HAL signs agreement establishing footprint in Malaysia to export weaponry

With Hindustan Aeronautics Ltd (HAL) having fielded the Tejas Mark 1A fighter in a Malaysian tender for 18 fighter lead-in trainers (FLITs), the company is preparing for what would be the first success in exporting the Indian fighter.

On Thursday, the Bengaluru-headquartered aerospace giant announced that it had signed a memorandum of understanding (MoU) with its representative in Kuala Lumpur, called Forte Drus, for tapping new opportunities in exporting weaponry to Malaysia.

“The office in Malaysia will help HAL in tapping the new business opportunities for Fighter Lead-in Trainer (FLIT), LCA (Light Combat Aircraft) and other requirements of Royal Malaysian Air Force (RMAF) like Sukhoi-30 MKM and Hawk upgrades,” said HAL.

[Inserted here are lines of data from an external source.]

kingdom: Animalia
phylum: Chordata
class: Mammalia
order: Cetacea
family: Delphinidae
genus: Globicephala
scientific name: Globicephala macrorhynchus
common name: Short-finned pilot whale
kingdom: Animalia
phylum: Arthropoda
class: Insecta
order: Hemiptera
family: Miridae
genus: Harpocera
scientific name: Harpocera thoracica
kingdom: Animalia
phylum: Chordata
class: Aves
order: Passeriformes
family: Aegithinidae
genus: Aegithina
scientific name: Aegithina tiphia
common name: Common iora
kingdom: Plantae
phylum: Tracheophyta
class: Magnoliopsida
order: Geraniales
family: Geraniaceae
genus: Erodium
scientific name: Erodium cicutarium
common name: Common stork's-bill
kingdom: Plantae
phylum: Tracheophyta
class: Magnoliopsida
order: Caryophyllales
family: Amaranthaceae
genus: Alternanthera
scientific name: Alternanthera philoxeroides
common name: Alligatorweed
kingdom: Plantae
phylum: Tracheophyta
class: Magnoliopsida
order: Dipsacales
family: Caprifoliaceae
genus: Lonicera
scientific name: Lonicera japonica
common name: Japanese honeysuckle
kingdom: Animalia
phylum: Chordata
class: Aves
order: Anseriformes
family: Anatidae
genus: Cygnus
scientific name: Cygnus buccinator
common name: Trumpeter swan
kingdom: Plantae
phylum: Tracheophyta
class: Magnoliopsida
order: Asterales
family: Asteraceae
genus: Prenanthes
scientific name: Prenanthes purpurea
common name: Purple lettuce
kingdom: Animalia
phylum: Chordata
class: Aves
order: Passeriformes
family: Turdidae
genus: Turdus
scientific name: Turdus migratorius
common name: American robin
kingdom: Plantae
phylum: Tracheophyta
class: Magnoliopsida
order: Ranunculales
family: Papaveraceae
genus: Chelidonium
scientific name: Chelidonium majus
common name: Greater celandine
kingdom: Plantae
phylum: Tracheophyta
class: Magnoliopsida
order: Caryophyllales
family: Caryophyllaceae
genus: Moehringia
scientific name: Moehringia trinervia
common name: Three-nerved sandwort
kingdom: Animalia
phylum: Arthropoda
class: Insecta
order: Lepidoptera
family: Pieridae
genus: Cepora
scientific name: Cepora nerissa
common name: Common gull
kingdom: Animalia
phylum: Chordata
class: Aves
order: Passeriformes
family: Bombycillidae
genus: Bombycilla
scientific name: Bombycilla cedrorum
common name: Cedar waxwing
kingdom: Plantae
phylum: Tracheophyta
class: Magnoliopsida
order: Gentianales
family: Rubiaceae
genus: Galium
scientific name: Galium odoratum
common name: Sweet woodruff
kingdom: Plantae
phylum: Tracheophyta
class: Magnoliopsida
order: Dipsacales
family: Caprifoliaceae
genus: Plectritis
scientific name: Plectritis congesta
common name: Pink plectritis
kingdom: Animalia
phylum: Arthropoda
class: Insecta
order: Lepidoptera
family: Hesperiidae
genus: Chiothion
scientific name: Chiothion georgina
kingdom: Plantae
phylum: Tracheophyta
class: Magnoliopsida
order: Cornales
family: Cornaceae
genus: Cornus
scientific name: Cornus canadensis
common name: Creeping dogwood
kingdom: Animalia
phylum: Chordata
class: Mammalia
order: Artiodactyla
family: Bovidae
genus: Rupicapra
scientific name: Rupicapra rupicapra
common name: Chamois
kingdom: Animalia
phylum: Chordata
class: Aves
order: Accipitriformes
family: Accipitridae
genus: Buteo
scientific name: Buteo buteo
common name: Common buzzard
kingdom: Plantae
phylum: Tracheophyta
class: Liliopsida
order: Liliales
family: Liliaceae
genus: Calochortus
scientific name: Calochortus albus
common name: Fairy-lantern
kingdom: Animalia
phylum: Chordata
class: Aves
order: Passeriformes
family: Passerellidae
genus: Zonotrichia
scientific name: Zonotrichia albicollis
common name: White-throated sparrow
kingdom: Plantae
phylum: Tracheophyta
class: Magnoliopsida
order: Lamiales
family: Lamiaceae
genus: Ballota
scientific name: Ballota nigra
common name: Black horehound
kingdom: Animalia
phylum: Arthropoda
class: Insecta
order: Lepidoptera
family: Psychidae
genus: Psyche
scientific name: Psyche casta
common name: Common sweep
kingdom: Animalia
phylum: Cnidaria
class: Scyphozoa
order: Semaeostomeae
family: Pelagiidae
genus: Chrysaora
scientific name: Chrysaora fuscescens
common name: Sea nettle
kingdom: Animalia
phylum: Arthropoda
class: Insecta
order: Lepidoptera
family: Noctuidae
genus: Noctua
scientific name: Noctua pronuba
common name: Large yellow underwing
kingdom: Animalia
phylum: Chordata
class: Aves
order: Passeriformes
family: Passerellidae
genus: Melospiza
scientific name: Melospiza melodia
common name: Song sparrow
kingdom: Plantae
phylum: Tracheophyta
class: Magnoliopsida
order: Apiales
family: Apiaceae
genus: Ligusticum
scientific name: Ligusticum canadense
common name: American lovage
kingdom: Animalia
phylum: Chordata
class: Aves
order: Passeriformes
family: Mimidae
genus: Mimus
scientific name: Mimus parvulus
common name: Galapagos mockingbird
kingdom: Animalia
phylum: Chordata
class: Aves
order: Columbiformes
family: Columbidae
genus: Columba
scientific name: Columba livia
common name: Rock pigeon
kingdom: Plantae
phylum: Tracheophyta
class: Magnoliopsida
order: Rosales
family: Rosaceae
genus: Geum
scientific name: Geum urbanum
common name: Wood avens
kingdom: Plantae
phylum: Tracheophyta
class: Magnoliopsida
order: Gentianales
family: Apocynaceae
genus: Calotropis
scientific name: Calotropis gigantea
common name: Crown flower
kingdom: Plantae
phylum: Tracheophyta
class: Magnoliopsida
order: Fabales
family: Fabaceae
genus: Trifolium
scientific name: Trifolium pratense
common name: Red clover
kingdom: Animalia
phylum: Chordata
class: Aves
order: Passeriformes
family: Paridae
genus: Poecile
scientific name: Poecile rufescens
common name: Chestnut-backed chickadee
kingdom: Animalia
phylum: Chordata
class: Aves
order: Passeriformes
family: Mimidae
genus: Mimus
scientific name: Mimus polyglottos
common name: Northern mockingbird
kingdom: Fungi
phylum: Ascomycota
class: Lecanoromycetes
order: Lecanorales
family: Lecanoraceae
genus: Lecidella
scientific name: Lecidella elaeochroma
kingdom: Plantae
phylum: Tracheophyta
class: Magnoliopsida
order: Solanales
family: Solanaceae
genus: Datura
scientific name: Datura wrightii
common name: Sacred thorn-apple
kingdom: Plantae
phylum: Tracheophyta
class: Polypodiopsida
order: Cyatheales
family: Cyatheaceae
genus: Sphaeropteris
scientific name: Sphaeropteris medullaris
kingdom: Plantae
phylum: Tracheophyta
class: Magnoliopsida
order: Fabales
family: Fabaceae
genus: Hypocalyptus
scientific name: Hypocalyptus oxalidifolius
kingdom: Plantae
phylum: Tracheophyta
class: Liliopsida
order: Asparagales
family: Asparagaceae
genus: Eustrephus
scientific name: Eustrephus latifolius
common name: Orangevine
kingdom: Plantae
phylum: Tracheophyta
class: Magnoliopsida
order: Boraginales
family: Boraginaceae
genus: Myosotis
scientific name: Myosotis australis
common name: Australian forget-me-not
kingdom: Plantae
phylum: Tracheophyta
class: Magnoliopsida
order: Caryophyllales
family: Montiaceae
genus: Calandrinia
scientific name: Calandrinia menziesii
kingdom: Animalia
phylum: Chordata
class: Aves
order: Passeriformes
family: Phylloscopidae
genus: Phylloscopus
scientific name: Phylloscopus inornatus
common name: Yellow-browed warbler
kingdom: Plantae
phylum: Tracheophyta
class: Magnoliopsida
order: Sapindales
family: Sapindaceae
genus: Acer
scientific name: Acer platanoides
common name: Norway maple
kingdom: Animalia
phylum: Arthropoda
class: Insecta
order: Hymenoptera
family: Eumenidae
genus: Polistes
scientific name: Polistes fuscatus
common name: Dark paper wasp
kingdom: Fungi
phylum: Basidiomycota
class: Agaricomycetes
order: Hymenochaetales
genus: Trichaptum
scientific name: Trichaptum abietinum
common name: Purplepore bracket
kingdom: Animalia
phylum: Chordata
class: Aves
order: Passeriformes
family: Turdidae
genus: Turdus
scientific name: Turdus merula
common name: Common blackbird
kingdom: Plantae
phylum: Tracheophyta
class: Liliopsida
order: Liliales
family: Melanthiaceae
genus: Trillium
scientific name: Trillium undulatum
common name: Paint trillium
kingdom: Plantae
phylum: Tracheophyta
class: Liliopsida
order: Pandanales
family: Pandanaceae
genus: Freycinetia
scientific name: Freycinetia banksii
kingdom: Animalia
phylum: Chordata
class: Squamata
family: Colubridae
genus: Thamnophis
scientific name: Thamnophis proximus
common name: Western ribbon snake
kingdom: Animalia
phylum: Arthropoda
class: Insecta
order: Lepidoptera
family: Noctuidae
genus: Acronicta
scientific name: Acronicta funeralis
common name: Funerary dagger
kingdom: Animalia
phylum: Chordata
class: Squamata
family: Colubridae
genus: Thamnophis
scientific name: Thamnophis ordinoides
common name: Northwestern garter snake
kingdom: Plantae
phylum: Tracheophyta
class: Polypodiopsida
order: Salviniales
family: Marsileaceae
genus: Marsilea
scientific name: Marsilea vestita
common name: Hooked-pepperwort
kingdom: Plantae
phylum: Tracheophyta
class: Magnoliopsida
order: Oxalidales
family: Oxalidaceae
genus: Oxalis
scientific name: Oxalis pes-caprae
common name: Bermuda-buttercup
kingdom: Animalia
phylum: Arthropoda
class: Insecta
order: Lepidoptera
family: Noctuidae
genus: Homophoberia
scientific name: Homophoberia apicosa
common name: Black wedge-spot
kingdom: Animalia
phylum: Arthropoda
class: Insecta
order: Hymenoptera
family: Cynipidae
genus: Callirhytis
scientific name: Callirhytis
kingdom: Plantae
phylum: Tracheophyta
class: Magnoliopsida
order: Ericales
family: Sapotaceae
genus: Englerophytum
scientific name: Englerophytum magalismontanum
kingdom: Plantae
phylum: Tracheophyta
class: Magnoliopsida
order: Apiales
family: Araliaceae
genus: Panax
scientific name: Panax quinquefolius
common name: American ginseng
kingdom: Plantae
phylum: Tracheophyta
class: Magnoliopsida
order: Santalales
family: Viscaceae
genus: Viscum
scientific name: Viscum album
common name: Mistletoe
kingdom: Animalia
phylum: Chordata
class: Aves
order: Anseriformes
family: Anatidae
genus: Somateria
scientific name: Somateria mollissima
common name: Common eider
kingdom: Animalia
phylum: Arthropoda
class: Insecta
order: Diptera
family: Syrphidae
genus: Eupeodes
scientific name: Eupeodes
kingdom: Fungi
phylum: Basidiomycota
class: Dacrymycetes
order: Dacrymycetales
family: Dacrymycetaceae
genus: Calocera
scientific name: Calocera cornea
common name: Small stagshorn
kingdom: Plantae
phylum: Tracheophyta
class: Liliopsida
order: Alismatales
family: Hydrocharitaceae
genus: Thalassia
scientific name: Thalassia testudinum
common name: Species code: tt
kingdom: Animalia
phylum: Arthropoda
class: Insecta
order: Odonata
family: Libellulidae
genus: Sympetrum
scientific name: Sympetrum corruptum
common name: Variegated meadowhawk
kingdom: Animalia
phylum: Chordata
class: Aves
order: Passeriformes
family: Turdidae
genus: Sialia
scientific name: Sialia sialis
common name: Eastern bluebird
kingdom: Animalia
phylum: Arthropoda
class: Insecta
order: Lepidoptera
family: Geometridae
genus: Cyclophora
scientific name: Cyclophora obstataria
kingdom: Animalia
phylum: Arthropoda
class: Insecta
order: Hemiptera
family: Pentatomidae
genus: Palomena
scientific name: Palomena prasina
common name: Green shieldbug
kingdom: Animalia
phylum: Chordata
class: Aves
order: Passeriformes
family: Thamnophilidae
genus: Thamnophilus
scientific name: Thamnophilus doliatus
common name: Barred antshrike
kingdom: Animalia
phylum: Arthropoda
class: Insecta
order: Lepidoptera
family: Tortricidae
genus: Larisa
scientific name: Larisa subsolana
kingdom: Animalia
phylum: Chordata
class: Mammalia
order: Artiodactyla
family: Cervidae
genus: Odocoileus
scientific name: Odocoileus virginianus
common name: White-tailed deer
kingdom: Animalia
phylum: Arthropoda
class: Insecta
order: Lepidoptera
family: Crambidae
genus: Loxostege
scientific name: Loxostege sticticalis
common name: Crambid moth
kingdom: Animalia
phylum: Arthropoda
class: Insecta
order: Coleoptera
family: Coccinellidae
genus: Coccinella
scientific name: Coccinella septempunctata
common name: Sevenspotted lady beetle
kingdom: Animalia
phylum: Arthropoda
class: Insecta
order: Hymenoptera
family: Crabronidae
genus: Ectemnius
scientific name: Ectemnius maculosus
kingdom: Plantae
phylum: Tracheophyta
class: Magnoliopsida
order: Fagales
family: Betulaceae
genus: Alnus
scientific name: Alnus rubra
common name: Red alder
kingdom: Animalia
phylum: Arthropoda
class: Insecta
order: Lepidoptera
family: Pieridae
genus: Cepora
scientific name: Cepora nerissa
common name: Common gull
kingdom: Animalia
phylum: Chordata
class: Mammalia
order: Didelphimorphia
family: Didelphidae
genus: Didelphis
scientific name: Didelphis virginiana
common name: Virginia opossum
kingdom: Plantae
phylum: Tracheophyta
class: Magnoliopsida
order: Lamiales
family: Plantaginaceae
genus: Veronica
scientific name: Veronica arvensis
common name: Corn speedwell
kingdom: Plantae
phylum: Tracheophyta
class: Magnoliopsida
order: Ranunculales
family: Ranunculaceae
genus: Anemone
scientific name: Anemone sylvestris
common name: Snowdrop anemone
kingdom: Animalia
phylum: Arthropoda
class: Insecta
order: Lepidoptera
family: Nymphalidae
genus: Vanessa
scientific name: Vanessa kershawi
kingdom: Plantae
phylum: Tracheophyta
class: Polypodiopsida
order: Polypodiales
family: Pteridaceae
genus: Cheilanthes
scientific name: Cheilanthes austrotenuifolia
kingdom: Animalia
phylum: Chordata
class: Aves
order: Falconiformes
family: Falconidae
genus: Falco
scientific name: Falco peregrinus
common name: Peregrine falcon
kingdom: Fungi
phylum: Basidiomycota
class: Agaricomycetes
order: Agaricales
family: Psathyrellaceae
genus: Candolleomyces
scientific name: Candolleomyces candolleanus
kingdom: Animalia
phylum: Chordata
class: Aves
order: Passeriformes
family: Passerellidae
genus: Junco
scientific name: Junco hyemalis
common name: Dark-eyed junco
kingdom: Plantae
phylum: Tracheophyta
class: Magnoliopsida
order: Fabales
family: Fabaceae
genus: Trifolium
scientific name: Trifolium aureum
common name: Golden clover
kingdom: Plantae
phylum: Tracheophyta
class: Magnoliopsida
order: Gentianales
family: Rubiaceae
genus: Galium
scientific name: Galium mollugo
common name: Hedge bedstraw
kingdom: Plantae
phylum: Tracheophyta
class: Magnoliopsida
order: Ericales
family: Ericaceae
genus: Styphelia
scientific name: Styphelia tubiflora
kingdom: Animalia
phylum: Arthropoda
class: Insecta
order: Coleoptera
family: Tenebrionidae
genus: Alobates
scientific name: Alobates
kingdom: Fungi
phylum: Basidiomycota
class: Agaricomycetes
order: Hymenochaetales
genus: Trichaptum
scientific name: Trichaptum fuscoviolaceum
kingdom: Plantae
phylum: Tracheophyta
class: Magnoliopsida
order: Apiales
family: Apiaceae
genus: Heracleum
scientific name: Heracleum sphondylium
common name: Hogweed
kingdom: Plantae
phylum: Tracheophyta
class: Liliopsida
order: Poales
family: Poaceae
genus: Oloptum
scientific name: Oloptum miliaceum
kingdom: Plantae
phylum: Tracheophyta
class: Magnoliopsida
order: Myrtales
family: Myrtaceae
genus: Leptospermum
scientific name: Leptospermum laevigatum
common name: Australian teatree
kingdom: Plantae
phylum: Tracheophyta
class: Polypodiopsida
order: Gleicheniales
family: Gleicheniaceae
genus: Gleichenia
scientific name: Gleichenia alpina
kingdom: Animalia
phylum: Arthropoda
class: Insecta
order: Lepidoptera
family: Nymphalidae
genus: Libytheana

“HAL had submitted a proposal to Ministry of Defence (MINDEF), Malaysia during October 2021 for supply of 18 FLIT LCAs against a global tender issued by RMAF. The final winner of the tender is expected to be declared soon by Malaysian authorities. LCA Tejas stands a fair chance of selection in the bid as it meets all the parameters sought by RMAF,” said a HAL media release on Thursday.

In addition to offering the Tejas LCA in Kuala Lumpur’s global tender for 18 advanced jet trainers, HAL sees business opportunities in Malaysia for maintenance and upgrade of their Sukhoi-30MKM and Hawk trainer fleets.

“Further, being one of the largest producers of Russian origin Sukhoi-30 aircraft, HAL has capabilities to extend the required support for RMAF’s Sukhoi-30 MKM fleet, which is facing low serviceability issues due to ongoing Russia-Ukraine crisis,” said HAL.

HAL has also offered to support the RMAF for upgrading their Hawk fleet. Other HAL platforms like HTT-40 basic trainer, Dornier-228 light maritime reconnaissance aircraft, Dhruv Advanced Light Helicopter (ALH) and the Light Combat Helicopter (LCH) have the potential to be inducted by RMAF in the future says HAL.

Considering these factors, HAL’s office in Kuala Lumpur plans to take up market promotion of the company’s products and services in Malaysia, and across the South East Asian region.

“It will reinforce commitment of India in supporting the Malaysian Defence Forces and industry for sustainable aerospace and defence landscape in Malaysia,” said HAL.

The RMAF tender is for 18 fighters with an option for 18 more. This would be an inviting first export order for the Tejas.

According to the Malaysian news media, the other contestants in the fray are: Pakistani-Chinese JF-17 Thunder, Russia’s MiG-35, China’s Catic, Korea Aerospace Industries (KAI) FA-50, Turkey Aerospace industries (TAI) Hürjet, and Italy’s Leonardo with the M-346.

Aerospace industry analysts say price will be an important issue for the RMAF, which is expecting to pay in the region of $900 million for 18 fighters, or $50 million per fighter. It is understood that HAL is offering the Tejas at that price.

The Korean fighter is understood to be slightly more expensive than the Tejas and the Russian MiG-35 far more so. Meanwhile, the Chinese are believed to have slashed the price of the JF-17 by about 30 per cent, a loss it will bear in order to capture the market.